We thank Reviewer 4 for the thoughtful and encouraging comments.

Comment:

“Dear Author, Thank you for sharing your research. This study evaluated the potential of near-infrared fluorescence imaging to detect the presence of residual tumor tissue by analyzing 51 pre- and post-nCRT samples. Immunohistochemistry was used to assess the expression of four molecular markers: CEA, EpCAM, EGFR, and c-MET. CEA and c-MET were consistently overexpressed in tumor tissue, with a tumor-to-normal (T/N) expression ratio ≥2 in 45% of post-treatment samples, indicating their suitability for imaging. EGFR showed no overexpression, while EpCAM demonstrated limited utility. Neoadjuvant therapy increased marker expression in non-responders but had little impact in near-complete responders. The findings identify CEA and c-MET as promising targets for fluorescence-guided endoscopy, offering a tool for more accurate patient selection.

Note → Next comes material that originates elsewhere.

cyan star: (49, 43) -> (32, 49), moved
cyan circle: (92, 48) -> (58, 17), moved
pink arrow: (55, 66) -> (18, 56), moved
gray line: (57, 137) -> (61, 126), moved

I found the manuscript well-written and the study particularly interesting. Currently, predicting relapse in rectal cancer remains a major challenge, especially within conservative treatment strategies. Your work offers valuable insights and could help address this important gap in knowledge.”

Response:

We thank the reviewer for this supportive assessment. No additional revisions were required based on this review, but we appreciate the recognition of the translational potential of our work and its relevance for guiding conservative treatment strategies.

Round 2

Reviewer 1 Report

Comments and Suggestions for Authors

The authors have adequately addressed my concerns and have improved the clarity of the findings in the manuscript.